Joseph Gordon-Levitts hinreißendes Regiedebüt »Don Jon« ist nach »The Look Of Love« und »Lovelace« ein weiteres Beispiel für das aktuelle Kokettieren des Indie-Kinos mit Porno. Schon wittern Filmfestivals und das Feuilleton einen Trend. Aber wie neu ist der Ausflug in die Tabuzone wirklich?
Kunst und Kalkül: Die Seventies und Eighties
In den 70er Jahren kam es zu einer wahren Explosion des Pornofilms, die heftig auf das Independent-Kino ausstrahlte. Kaum ein Streifen dieser Ära beteiligte sich nicht zumindest in einer Nebenszene am Boom. Die gegenseitige sinnenfreudige Umarmung führte dabei unbestritten zu Meisterwerken, spätere Kultregisseure wie Alejandro Jodorowsky, Walerian Borowczyk und Nagisa Oshima nutzten sie für die Kritik an repressiven Systemen und verfolgten die tabubrechende Entgrenzungstheorie der Erotik im Bataille‘schen Sinne.

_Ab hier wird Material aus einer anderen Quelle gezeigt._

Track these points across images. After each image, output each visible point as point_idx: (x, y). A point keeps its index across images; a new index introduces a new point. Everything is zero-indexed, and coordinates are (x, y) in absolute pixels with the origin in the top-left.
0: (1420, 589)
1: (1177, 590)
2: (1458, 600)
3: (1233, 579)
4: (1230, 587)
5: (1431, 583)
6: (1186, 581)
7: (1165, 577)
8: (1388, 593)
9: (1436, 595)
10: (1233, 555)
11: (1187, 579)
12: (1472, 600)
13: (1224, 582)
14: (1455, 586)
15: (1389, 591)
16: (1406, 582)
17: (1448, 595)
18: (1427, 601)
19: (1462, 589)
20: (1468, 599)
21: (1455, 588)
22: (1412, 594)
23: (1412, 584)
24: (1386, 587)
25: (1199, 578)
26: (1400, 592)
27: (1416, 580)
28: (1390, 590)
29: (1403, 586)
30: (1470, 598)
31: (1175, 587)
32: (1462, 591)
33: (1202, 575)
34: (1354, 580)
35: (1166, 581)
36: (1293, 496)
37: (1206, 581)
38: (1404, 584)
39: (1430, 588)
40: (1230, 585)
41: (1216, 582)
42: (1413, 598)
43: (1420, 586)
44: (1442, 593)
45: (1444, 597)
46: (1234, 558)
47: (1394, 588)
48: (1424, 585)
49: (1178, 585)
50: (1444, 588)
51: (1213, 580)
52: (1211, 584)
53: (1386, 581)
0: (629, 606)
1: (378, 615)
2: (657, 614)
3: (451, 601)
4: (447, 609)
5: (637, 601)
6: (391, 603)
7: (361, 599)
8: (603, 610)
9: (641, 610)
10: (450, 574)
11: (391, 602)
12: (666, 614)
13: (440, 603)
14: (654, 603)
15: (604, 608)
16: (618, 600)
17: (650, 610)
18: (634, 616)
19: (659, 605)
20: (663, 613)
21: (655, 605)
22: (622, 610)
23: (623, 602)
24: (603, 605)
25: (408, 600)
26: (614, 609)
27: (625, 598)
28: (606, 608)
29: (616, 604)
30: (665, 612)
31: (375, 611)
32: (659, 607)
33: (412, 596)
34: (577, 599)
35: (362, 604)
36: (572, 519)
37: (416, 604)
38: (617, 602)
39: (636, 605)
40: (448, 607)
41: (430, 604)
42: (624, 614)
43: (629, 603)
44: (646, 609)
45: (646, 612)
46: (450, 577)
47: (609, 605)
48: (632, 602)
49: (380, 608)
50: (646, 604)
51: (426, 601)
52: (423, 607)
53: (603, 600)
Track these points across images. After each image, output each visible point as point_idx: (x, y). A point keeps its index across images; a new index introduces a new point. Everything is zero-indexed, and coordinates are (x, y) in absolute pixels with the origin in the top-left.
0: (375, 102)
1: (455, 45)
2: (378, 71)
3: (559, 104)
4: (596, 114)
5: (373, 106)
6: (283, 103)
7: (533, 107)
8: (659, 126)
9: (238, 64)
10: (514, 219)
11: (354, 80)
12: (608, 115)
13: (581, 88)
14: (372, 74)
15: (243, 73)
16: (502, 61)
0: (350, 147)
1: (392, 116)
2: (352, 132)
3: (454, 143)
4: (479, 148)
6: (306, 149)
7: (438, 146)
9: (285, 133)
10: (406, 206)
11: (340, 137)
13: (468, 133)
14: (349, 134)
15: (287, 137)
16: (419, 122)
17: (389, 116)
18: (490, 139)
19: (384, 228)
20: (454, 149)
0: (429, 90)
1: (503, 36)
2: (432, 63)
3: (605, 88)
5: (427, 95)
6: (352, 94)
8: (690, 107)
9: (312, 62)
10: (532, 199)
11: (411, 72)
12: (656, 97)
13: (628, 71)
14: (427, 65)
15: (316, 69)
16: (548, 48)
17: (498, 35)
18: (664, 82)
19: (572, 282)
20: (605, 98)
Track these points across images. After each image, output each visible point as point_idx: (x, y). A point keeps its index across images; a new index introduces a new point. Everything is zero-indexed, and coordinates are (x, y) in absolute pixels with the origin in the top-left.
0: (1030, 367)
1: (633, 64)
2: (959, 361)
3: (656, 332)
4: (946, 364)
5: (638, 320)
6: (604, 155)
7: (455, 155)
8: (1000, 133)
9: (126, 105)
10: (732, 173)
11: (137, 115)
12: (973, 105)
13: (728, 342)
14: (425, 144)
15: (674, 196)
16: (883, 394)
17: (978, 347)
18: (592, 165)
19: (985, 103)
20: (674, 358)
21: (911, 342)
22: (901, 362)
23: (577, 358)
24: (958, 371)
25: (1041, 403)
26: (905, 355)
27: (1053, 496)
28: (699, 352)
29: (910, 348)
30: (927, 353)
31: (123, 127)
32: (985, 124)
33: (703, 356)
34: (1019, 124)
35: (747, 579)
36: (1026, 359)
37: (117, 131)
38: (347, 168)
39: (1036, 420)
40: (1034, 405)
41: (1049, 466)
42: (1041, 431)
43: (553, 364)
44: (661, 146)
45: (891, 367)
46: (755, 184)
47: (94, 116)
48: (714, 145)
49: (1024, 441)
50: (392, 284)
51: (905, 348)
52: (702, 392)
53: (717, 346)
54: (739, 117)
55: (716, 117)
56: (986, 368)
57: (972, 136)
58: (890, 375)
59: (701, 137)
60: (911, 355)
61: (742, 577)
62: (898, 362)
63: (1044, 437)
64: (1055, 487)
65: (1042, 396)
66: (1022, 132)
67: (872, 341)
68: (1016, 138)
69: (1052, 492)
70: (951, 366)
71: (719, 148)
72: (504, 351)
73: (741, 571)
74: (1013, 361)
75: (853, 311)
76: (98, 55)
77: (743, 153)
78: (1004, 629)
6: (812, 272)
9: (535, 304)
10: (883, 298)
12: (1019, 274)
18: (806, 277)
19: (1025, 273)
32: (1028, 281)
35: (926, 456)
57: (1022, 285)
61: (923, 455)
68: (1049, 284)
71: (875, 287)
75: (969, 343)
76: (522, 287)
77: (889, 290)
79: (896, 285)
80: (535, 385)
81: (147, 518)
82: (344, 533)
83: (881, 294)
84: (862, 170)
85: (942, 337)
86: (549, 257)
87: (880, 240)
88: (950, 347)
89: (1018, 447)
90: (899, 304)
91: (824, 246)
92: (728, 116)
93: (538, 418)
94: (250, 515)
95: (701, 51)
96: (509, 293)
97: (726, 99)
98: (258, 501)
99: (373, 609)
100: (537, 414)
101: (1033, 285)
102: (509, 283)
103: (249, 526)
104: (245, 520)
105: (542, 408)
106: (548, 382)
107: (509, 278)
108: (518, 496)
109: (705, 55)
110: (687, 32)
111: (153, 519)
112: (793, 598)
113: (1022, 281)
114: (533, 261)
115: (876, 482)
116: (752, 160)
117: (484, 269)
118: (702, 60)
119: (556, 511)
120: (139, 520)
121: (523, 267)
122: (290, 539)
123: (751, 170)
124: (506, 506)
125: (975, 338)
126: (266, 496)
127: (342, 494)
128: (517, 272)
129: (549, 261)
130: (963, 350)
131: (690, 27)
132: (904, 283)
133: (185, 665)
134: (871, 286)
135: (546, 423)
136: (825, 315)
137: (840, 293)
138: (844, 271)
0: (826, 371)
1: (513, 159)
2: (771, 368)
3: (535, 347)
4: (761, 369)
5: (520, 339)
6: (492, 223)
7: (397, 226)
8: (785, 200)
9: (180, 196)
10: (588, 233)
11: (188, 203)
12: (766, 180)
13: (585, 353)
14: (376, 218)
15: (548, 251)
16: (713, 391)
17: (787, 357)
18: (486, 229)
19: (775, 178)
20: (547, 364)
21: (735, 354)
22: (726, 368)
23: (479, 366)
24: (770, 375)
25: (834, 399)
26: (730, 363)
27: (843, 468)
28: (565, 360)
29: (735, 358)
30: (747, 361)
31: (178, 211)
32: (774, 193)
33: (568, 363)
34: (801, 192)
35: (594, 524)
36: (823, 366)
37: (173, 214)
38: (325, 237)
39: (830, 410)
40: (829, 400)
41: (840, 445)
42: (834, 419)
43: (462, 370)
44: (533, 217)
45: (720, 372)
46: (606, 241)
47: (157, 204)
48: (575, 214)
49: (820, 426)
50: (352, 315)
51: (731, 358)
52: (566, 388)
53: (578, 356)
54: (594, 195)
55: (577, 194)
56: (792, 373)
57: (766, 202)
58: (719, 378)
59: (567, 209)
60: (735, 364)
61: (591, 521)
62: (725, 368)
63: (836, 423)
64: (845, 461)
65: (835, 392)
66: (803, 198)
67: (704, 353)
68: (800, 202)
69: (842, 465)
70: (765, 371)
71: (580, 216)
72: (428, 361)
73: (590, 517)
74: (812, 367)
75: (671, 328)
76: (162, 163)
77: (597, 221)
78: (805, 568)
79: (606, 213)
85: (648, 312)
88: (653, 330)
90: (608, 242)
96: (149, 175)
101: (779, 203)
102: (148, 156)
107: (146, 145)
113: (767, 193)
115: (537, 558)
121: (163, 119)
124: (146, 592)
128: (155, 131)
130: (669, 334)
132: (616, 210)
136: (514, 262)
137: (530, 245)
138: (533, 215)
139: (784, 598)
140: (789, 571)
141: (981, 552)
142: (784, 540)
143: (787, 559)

Der Billig-Porno „DeepThroat“ wurde schließlich 1972 auch außerhalb seiner Sparte ein Kassenschlager. Er einte die Massen und Lager, versöhnte Unten und Oben und galt in intellektuellen Kreisen gar als progressives Kulturgut. Ein wahrer Triumphzug für die milliardenschwere Pornoindustrie, die sich oft nur eines wünscht: Raus aus der rotbelichteten Schmuddelecke, im Establishment ankommen – oder womöglich sogar so feudal wie Hugh Hefner und Larry Flynt mit Celebritys abhängen und dabei vielleicht auch ein wenig Politik betreiben. Dennoch mischten die Größen des New Cinema bereits zu Porno-Chic-Hochzeiten bittere Pillen in den aphrodisierenden Cocktail: Der Sexfilmkonsument Travis Bickle in Martin Scorseses „Taxi Driver“ ist kein aufgeschlossener und moderner Mann, sondern hochgradig entfremdet und beziehungsgestört – und Paul Schrader präsentierte in „Hardcore“ das Porno-Business gleich als das, was es zum allergrößten Teil ist: ein Opfer produzierender Sweatshop-Betrieb ohne allzu viele ethische Mindeststandards.
Pornoklassiker der 70er:
„Deep Throat“ (1972): Gerard Damiano stilisierte Linda Lovelace und Harry Reems zu Hardcore-Ikonen
„Behind The Green Door“ (1972): Debüt von Marilyn Chambers mit einer legendären Trapez-Sexszene; Chambers war 1977 auch in David Cronenbergs „Rabid“ zu sehen
„The Devil in Miss Jones“ (1973): ein weiterer Damiano-Hit mit Harry Reems
„The Opening Of Misty Beethoven“ (1976): „My Fair Lady“ in der X-Rated-Version
„Debbie Does Dallas“ (1978): mit Bambi Woods ist einer der meistzitierten und parodierten Filmtitel der Kinogeschichte
Verstörendes Autorenkino der 70er:
Alejandro Jodorowsky „El Topo“ (1971): surreales Opus über Sex, Tod und Religion
Nagisa Oshima »Im Reich der Sinne« (1976): erzählt die Geschichte der japanischen Prostituierten Abe Sada inklusive der Sexualpraktik Hypoxyphilie
Walerian Borowczyk: heute fast vergessener Schöpfer von Kult-Erotika wie „Unmoralische Geschichten“ (1974) und „La Bête“ (1975)
Andy Warhol/Paul Morrissey: Die Trilogie „Flesh“ (1968), „Trash“ (1970) und „Heat“ (1972) mit Joe Dallesandro dreht sich um Sex und Drogen und bekannte Factory-Groupies.
Kinky Sex:
„Caligula“ (1979): Hollywood-Stars inmitten von Hardcore-Orgien? Regisseur Tinto Brass und Produzent Bob Guccione machten das Wunder dank raffinierter Schnitttechnik möglich.
80er-Hardcore:
»“Amanda By Night“ (1981): Regisseur Robert McCallum (unter seinem richtigen Namen Gary Graver Kameramann bei Orson Welles), inszenierte den Porn noir um einen Serienmörder mit Veronica Hart. Diese spielt später jugendfrei u. a. in „Boogie Nights“ und „Magnolia“.